Tim H. Stelkens-Kobsch

Towards a more secure ATC voice communications system

Contradictory to communication safety in the aviation field communication security has received relatively little attention to date, although the threats regarding air traffic security have been rapidly increasing in recent years. Within the project GAMMA (Global ATM Security Management) the German Aerospace Center (DLR) is developing a prototype to support air traffic controllers (ATCO) in detecting intrusions into the air ground voice system and therefore allow subsequent mitigating actions to be conducted.

Towards validating a security situation management capability

With SESAR and NextGen readying towards implementing novel operational concepts and technical enablers in ATM/CNS, the question of how to manage security in a dynamic environment across a highly distributed and networked system gains higher attention. The Global ATM Security Management project (GAMMA) addresses the development of such a security situation management capability. Following the September 11 attacks and major large-scale outages of critical infrastructures, the security of air navigation has emerged as a critical capability gap. On-going transformation programs like SESAR and NextGen are moving into the deployment phase with limited to none tangible security solutions. GAMMA addresses this gap by investigating a security situation management capability. The framework of this capability is devised as a distributed network of aviation stakeholders that jointly collaborate in identifying and localizing security incidents while considering the constraints given by the different participants, national responsibilities, and collaboration-related requirements. This paper addresses the preparatory work for the validation of an initial security situation management capability. For that purpose, project partners setup a joint configuration and trial network for the security functions and systems developed in the frame of a real-time human-in-the-loop simulation. The simulation results have been measured against the mapping of the operational concept and validation requirements, in particular in terms of situational awareness on the operator side and networked incident management response. These results will inform the further validation activities of the project.

Enhancing Air Traffic Management Security by Means of Conformance Monitoring and Speech Analysis

This document describes the concept of an air traffic management security system and current validation activities. This system uses speech analysis techniques to verify the speaker authorization and to measure the stress level within the air-ground voice communication between pilots and air traffic controllers on one hand, and on the other hand it monitors the current air traffic situation. The purpose of this system is to close an existing security gap by using this multi-modal approach.
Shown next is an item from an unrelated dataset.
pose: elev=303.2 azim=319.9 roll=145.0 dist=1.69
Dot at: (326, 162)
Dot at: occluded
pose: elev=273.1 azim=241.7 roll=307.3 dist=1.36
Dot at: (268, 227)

First validation results are discussed at the end of this article.

A comprehensive approach for validation of air traffic management security prototypes: A case study

Security in air traffic management is still a rather new challenge and receives increased interest during recent years. This implies that new security concepts and systems are developed. Usually all systems have to go through several validation cycles to reach a higher technical readiness level. As no well-established validation approach is available which considers the special aspects of security this forms an additional barrier when developing air traffic control security systems. This is true because suitable validation approaches have to be developed first. The latter includes the risk of forgetting something, when the development is not initiated in a structured way. Within the air traffic security project GAMMA such an approach has been developed and applied to a set of seven prototypes. Based on the European Operational Concept Validation Methodology and a Security Risk Assessment Methodology, this approach identifies additional security controls, system requirements, validation objectives and key performance indicators. These are the driving elements for the design of the validation setup and procedure The paper demonstrates the feasibility of this new approach using one specific example, the Secure Air Traffic Control Communications prototype. The paper describes the approach and the resulting validation setup and procedures in detail. It briefly describes the obtained results for the developed prototype as one specific use case of the approach.
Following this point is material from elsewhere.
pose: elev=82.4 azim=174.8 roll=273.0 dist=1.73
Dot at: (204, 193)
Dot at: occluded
Provisioning for a distributed ATM security management: The GAMMA approach

Air transportation represents a complex network of stakeholders that include air navigation service providers (ANSPs), airport operation centers, airlines, manufacturers, government and security agencies, and airspace policy authorities, passengers, etc. The security management in this federated and multistakeholder environment faces legal, institutional, and technical challenges. The current state in aviation security is outlined by the ICAO (International Civil Aviation Organization) Annex 17 of the Chicago Convention that was adopted in 1974 and subsequently updated several times [1]. With its most recent update, Annex 17 recognizes the security contribution of ANSPs and identifies cyber security as a further dimension of aviation security.